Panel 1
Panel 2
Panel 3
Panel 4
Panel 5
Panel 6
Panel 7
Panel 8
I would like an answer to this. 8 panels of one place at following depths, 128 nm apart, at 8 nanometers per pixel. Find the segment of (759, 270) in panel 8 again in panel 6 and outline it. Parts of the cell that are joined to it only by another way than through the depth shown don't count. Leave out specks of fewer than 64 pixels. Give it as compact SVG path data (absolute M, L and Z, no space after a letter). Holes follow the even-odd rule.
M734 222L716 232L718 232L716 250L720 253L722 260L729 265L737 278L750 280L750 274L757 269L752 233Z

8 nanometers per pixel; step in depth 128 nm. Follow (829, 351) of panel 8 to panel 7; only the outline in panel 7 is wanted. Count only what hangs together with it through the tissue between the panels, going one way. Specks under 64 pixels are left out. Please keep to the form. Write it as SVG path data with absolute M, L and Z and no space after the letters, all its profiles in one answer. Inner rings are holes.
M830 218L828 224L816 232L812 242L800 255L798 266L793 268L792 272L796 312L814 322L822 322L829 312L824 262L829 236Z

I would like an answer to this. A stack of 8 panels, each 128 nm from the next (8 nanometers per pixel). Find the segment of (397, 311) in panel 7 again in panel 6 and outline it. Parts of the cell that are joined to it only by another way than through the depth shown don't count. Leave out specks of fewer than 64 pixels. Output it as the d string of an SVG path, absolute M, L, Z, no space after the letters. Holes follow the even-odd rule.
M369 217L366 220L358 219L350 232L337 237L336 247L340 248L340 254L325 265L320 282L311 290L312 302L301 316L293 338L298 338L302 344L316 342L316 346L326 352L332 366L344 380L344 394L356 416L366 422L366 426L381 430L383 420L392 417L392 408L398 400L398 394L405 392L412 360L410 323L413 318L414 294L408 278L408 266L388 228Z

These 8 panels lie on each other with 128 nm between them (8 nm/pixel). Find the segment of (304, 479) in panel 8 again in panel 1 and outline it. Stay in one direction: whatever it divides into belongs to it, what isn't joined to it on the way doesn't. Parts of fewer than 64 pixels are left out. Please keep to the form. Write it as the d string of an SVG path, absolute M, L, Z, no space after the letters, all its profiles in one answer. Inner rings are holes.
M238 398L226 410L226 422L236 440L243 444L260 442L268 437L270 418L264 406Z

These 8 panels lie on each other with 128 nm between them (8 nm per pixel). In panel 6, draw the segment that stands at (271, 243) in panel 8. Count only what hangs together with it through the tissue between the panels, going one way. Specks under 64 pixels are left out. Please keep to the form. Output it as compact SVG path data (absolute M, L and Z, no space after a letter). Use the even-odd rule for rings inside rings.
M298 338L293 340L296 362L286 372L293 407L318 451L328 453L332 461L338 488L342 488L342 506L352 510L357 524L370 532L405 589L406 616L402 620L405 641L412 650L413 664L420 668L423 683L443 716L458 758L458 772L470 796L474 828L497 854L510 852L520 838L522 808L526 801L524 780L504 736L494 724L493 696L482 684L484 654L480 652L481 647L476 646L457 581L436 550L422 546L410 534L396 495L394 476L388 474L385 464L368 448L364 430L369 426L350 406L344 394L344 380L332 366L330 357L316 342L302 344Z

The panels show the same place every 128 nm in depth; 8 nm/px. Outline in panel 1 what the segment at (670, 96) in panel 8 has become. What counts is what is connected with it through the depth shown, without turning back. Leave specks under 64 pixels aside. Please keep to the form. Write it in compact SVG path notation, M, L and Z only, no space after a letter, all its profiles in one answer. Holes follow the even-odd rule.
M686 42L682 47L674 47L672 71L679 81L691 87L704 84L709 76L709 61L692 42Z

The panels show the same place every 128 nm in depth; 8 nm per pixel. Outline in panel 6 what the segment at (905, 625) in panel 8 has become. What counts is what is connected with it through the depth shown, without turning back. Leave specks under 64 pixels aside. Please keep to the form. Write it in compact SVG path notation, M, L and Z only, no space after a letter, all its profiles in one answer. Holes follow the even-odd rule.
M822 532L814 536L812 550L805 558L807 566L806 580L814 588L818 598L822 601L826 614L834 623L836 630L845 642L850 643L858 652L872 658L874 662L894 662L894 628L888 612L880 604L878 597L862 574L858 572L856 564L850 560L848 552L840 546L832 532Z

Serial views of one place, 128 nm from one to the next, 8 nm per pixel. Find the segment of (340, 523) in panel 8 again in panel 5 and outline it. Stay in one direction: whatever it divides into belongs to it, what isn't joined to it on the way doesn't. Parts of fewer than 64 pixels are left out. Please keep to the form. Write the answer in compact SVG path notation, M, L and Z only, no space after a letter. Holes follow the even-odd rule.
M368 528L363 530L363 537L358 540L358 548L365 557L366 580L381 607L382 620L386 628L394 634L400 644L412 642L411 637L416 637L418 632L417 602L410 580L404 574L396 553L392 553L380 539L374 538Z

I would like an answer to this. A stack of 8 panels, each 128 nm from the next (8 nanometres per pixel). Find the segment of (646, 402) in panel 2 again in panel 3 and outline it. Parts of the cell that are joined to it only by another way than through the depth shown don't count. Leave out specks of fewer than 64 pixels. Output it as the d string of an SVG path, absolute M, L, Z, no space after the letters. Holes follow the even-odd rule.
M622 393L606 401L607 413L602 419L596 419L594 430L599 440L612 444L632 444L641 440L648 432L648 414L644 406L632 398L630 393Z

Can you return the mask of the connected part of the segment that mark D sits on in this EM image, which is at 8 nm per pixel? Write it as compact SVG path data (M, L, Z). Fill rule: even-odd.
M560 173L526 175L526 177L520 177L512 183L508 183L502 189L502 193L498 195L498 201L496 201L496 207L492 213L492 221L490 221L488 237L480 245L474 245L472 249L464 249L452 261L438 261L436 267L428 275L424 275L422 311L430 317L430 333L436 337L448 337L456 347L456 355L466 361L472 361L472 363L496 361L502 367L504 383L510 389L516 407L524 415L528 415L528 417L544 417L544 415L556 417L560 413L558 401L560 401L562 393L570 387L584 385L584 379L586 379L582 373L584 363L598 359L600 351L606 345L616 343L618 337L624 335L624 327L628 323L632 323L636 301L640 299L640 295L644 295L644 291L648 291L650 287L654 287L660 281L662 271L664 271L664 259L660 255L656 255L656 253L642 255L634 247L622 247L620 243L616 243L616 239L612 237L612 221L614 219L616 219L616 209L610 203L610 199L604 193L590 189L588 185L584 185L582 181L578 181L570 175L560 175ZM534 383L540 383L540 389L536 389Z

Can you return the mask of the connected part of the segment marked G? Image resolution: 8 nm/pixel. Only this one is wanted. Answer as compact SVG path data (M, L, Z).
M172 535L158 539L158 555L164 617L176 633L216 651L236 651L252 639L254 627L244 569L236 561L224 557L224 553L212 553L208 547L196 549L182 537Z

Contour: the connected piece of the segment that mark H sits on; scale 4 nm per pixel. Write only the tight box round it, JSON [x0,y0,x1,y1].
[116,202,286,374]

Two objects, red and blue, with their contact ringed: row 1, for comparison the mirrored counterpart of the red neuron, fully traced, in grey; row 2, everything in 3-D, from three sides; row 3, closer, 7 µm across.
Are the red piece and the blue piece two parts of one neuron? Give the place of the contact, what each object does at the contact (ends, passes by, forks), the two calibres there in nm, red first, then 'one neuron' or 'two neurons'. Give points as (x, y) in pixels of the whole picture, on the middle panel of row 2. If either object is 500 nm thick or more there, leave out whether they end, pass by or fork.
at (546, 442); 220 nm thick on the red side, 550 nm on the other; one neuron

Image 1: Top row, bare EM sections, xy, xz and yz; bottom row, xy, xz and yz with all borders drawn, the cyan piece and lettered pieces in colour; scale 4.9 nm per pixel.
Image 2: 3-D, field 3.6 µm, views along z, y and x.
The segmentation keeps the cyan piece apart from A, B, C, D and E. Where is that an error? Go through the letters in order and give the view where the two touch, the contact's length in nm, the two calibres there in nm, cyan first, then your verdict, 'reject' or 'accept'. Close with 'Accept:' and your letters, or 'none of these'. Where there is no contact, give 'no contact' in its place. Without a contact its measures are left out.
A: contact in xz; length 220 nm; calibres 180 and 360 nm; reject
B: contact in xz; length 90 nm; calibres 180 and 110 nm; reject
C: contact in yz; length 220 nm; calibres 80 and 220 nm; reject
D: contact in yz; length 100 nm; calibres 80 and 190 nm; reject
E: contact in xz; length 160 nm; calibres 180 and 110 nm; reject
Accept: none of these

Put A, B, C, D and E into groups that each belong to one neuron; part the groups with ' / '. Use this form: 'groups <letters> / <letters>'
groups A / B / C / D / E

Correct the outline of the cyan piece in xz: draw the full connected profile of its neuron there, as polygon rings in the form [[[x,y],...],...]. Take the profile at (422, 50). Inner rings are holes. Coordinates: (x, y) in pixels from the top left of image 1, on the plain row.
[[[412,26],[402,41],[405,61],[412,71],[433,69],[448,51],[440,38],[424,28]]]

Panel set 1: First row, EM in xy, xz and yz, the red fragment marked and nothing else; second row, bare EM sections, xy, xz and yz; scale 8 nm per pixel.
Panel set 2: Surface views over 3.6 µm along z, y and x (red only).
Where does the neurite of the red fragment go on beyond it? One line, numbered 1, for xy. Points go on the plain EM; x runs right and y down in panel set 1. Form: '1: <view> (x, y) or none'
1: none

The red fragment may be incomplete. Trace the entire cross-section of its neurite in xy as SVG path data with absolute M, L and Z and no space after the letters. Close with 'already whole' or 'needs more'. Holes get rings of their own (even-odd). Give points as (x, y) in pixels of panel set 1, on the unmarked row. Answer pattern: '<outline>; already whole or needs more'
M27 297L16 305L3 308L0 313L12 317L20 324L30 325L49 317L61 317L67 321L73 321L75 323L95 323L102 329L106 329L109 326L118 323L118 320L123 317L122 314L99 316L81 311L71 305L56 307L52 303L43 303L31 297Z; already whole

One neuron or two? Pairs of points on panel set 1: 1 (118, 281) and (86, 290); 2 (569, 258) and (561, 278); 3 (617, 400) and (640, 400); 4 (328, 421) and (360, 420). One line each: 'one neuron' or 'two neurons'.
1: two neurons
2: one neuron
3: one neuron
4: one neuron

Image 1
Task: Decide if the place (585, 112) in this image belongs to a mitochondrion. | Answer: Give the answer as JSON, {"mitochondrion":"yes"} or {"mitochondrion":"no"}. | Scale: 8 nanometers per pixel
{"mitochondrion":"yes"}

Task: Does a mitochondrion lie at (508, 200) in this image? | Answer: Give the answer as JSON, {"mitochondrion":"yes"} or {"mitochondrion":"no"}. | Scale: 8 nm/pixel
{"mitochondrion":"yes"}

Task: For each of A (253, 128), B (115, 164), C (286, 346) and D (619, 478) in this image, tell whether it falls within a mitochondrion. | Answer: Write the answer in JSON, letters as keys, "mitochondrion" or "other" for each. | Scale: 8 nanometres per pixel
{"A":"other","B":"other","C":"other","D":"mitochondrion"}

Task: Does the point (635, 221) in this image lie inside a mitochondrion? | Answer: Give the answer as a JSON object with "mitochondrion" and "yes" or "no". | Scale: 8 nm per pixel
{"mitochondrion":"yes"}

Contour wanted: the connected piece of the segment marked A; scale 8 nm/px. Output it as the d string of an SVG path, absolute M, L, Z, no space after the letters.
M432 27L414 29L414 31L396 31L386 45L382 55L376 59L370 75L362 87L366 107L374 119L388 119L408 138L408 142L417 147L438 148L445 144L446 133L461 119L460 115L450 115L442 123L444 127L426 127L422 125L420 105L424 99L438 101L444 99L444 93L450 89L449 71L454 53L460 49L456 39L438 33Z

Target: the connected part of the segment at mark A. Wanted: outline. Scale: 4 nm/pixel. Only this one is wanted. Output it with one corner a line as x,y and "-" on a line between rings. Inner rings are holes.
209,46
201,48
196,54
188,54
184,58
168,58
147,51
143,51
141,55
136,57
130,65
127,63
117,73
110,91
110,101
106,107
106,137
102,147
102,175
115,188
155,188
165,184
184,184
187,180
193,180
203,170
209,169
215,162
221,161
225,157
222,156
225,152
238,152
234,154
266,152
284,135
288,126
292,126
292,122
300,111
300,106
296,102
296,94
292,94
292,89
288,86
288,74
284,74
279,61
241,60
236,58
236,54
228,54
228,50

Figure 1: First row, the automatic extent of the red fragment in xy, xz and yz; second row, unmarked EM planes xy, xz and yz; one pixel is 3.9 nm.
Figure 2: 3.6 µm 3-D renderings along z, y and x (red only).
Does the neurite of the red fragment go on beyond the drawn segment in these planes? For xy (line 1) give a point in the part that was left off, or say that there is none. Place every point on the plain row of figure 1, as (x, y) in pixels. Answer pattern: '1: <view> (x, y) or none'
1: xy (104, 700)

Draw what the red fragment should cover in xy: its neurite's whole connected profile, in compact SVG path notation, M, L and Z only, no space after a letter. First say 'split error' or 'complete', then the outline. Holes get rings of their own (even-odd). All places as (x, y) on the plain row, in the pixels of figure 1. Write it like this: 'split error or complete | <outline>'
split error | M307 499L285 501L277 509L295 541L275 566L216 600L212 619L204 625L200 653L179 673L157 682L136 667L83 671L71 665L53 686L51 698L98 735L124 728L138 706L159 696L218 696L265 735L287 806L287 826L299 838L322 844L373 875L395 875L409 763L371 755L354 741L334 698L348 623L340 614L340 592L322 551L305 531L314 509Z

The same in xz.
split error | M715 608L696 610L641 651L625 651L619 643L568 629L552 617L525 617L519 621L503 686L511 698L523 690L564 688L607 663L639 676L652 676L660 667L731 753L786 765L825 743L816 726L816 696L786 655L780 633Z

- - -

### WHAT IS BEING ASKED
Give the total number of lines in the entries that contain the word "second", with no other words.

### RESPONSE
2